The Aggie men typically use the American Short Course Championships as a last chance meet for those who have not yet qualified for the NCAA championships, but it’s also a “team meet,” as Holmes describes it. Everyone on the team, even those already safely qualified, attends and races in some event. It’s the last time the entire team competes together.
In 2016, Holmes remembers, only two swimmers had qualified for NCAAs already, then-sophomores Castillo and Bonetti. That left the rest of the team scrambling to get cuts—and the men hated being in that situation. So at the end of the meet, they gathered and made a resolution.
“In that team meeting, supposedly what went down is they looked at each other and said, ‘Next year, we are not doing this meet like this,’” Holmes said. “The thing they said they didn’t want to happen again is to be at that meet in such a desperate situation.”

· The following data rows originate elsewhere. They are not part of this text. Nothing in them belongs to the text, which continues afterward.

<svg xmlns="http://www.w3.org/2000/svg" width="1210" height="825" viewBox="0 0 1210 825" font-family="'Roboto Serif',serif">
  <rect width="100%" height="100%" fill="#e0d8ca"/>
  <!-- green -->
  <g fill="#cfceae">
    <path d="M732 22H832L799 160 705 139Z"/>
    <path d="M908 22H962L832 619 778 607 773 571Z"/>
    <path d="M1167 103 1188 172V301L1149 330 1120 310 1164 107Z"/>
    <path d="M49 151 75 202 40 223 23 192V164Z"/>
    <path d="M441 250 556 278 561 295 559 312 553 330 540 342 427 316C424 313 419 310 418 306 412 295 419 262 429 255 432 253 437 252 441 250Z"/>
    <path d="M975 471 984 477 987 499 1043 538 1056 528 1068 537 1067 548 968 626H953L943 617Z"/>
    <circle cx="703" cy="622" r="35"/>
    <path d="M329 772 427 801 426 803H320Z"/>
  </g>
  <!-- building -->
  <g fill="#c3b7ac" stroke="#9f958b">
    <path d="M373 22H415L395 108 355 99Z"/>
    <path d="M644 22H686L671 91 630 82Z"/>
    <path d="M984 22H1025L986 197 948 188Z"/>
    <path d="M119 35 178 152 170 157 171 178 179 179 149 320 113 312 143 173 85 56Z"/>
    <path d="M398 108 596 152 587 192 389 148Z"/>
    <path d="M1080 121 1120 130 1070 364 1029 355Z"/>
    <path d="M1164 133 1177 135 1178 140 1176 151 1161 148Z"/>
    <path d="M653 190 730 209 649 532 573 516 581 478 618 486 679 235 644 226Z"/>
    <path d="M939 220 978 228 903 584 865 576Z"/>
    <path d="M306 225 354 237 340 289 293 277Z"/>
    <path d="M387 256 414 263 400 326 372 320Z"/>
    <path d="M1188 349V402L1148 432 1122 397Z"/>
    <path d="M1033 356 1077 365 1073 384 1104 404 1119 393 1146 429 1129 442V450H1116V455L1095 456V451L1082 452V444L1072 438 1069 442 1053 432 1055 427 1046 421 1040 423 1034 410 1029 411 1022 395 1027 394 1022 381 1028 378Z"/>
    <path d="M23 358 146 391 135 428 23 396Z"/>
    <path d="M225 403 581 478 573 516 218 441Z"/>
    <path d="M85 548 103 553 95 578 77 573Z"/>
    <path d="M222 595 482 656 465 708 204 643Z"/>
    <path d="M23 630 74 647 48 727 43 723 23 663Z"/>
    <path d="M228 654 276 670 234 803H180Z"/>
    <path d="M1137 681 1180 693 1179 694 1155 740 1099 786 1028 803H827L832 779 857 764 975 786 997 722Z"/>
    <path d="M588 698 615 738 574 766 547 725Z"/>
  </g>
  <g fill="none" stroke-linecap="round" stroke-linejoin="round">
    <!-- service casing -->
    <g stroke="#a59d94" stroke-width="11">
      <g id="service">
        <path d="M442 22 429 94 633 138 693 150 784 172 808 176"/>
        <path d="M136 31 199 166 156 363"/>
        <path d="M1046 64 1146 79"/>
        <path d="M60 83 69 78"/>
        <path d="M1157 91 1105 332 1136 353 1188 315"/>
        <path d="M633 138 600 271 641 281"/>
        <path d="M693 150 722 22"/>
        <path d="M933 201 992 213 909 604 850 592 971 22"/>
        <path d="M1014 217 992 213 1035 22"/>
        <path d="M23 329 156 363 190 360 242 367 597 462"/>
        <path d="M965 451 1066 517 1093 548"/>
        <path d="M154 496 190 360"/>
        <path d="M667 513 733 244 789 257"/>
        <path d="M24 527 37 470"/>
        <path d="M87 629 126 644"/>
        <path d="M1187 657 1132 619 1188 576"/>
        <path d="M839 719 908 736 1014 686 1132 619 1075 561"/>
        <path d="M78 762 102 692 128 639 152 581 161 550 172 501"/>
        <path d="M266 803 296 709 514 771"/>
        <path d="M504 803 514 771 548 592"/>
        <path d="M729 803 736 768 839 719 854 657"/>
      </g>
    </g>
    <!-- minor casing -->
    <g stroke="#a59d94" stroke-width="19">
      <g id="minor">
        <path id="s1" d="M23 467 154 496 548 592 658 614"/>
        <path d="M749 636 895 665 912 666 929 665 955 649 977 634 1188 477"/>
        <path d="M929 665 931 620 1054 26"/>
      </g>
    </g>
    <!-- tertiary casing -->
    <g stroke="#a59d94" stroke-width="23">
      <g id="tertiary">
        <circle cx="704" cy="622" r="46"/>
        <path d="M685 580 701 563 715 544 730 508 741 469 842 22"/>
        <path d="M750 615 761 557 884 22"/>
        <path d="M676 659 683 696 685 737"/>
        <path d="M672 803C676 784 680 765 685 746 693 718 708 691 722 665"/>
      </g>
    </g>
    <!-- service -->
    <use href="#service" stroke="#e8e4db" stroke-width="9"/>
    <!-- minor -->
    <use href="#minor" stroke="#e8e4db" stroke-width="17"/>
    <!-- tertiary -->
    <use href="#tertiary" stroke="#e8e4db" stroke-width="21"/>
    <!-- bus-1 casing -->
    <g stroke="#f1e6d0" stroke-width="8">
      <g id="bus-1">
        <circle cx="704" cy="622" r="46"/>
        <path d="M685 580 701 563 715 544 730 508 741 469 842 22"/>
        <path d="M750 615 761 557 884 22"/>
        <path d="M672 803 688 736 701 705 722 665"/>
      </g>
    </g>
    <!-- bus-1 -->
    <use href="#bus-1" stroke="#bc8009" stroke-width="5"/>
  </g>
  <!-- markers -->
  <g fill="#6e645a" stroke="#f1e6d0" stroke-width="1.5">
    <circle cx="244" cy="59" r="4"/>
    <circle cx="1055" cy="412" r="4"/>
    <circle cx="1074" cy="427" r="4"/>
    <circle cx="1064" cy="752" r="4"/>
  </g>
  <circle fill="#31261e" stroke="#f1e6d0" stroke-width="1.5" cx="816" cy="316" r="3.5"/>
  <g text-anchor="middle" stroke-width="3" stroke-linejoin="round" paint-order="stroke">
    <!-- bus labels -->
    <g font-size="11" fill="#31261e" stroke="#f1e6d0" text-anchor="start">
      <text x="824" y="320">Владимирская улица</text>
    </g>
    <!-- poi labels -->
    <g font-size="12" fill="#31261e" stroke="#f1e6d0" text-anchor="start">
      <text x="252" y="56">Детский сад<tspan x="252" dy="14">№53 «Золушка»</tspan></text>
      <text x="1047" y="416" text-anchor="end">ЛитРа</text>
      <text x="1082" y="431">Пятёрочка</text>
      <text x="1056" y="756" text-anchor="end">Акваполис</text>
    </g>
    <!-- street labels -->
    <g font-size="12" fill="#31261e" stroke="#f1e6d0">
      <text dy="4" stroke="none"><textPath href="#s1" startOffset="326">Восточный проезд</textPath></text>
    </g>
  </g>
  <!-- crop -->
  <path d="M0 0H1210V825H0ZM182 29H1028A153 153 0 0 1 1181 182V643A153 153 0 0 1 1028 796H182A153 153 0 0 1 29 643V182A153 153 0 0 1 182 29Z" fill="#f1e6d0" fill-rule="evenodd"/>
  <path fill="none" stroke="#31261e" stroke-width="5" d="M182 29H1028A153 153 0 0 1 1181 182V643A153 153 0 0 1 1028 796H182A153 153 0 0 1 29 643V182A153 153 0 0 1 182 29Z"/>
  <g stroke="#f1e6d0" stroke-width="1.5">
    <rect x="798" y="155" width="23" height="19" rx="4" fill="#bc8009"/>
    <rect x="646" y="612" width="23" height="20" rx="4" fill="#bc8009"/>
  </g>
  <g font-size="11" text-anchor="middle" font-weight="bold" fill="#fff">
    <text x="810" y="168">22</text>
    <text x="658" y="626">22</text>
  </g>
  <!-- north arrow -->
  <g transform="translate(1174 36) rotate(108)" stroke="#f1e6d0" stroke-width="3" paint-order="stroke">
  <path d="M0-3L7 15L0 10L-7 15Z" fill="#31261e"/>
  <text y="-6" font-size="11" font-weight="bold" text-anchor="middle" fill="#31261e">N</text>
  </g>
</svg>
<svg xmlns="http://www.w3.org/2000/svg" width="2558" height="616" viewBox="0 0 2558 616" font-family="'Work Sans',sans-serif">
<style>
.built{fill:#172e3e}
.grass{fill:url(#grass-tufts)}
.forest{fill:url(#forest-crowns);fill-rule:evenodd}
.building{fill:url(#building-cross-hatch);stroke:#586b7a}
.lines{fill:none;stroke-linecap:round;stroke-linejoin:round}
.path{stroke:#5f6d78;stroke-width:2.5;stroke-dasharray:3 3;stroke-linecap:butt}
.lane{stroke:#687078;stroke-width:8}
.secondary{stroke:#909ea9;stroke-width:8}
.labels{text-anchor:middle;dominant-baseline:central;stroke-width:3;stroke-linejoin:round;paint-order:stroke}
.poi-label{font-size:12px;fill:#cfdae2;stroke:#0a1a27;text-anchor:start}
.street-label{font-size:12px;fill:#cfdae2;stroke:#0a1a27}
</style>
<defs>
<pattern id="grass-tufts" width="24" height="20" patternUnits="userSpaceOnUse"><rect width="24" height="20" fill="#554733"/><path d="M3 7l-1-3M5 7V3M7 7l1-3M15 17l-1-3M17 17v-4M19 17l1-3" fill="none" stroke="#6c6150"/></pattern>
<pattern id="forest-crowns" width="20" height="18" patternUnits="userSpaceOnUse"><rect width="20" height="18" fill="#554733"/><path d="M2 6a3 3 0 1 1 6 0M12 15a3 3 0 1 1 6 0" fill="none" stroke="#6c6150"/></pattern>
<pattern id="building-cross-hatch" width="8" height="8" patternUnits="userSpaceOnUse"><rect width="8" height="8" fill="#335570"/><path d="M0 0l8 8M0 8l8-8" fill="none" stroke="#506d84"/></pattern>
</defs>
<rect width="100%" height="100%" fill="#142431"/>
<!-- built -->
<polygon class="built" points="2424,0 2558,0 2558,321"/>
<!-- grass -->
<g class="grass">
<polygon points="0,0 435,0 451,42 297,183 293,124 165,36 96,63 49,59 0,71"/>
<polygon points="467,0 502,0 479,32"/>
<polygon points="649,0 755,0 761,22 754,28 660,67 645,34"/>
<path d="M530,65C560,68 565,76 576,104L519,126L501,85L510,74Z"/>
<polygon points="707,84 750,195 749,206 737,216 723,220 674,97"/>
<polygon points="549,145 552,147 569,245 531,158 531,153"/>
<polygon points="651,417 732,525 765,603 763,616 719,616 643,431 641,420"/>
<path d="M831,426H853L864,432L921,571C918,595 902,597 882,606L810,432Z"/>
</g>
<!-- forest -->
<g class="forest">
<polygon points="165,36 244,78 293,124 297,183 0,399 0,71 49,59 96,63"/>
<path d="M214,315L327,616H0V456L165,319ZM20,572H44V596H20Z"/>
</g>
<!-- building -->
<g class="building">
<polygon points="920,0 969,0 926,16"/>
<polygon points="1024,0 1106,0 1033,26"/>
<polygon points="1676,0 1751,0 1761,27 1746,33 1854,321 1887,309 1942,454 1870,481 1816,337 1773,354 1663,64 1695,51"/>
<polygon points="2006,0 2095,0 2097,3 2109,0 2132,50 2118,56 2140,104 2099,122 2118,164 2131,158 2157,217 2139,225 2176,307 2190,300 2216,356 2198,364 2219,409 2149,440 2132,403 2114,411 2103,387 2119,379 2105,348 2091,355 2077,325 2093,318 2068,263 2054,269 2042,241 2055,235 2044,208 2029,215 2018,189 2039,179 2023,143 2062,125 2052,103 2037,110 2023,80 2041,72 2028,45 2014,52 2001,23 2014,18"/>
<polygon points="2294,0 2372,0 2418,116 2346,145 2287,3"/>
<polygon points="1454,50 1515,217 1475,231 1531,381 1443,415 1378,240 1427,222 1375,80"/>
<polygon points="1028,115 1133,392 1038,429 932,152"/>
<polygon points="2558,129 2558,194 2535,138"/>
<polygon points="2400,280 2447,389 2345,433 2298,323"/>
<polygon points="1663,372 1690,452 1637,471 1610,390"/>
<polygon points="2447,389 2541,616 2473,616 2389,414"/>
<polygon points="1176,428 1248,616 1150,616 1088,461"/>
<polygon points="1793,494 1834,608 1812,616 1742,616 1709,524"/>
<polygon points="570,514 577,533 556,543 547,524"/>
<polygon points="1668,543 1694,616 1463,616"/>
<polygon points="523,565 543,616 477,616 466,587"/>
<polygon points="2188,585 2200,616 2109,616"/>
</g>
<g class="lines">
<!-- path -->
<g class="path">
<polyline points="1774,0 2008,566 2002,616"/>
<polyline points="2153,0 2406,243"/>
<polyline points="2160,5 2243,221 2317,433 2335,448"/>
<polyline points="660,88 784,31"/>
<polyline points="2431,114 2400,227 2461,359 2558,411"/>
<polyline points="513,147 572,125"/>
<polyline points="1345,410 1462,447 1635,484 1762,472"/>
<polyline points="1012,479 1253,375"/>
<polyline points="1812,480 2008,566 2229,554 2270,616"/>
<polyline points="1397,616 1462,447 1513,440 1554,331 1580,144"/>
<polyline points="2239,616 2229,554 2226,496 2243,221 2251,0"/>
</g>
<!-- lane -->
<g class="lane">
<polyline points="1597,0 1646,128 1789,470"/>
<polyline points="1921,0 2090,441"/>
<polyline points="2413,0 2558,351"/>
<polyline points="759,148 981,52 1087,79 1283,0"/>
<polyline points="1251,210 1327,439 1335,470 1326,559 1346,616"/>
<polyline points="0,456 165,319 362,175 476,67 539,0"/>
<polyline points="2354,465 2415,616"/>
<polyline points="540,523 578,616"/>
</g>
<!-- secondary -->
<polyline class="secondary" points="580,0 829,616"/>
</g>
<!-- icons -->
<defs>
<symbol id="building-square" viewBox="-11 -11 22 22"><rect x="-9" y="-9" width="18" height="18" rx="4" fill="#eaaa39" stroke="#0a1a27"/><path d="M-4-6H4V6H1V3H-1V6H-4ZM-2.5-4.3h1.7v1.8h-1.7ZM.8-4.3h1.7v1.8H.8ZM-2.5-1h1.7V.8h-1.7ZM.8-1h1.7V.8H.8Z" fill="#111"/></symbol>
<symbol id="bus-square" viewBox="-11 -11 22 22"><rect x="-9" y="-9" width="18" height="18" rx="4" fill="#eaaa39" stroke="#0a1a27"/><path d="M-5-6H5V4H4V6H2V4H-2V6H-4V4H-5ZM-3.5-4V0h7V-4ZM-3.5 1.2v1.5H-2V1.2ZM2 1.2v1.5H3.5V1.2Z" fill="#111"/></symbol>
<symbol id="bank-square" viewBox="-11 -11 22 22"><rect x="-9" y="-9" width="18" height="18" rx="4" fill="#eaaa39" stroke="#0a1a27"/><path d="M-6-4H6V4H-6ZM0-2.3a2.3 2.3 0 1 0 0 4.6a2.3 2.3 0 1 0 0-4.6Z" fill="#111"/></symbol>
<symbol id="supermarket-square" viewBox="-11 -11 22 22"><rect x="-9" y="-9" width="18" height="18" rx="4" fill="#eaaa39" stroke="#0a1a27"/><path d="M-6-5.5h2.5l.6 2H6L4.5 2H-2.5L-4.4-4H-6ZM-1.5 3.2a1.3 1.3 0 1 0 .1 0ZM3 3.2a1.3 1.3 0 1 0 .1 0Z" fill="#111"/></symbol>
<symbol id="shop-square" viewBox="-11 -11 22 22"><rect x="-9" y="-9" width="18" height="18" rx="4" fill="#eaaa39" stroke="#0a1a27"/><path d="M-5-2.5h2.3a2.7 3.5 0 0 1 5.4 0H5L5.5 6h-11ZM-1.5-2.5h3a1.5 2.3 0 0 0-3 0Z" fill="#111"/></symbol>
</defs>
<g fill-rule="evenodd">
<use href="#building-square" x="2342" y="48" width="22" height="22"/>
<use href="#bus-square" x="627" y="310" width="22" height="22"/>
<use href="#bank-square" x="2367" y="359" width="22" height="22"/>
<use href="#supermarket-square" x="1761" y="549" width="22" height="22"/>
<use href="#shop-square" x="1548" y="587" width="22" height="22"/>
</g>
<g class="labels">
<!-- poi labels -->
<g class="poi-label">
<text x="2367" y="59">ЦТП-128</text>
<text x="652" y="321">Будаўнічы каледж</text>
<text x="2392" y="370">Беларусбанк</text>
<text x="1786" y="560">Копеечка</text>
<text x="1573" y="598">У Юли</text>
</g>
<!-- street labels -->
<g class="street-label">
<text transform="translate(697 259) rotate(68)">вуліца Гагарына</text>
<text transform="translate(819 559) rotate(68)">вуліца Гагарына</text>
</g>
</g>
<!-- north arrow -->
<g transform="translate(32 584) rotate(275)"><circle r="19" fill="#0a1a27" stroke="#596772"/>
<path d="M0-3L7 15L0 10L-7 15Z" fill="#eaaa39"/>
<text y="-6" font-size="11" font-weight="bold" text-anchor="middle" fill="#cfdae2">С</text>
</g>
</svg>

In that moment, the Texas A&M men’s swimming program made a commitment to be better. No more scrambling at a last-chance meet just to qualify for the NCAA championships and maybe scratching out a few points at that meet. That wouldn’t be good enough anymore.
The team finished 25th at NCAAs that year after not scoring either of the previous two seasons, and, in 2017, the Aggies jumped all the way up to 16th. Then came this season, on track to be their best since Holmes took over as head coach.
Calanog helped instill the belief that the Aggies could build towards a national championship, but the team’s expectations for itself were set that day in Austin.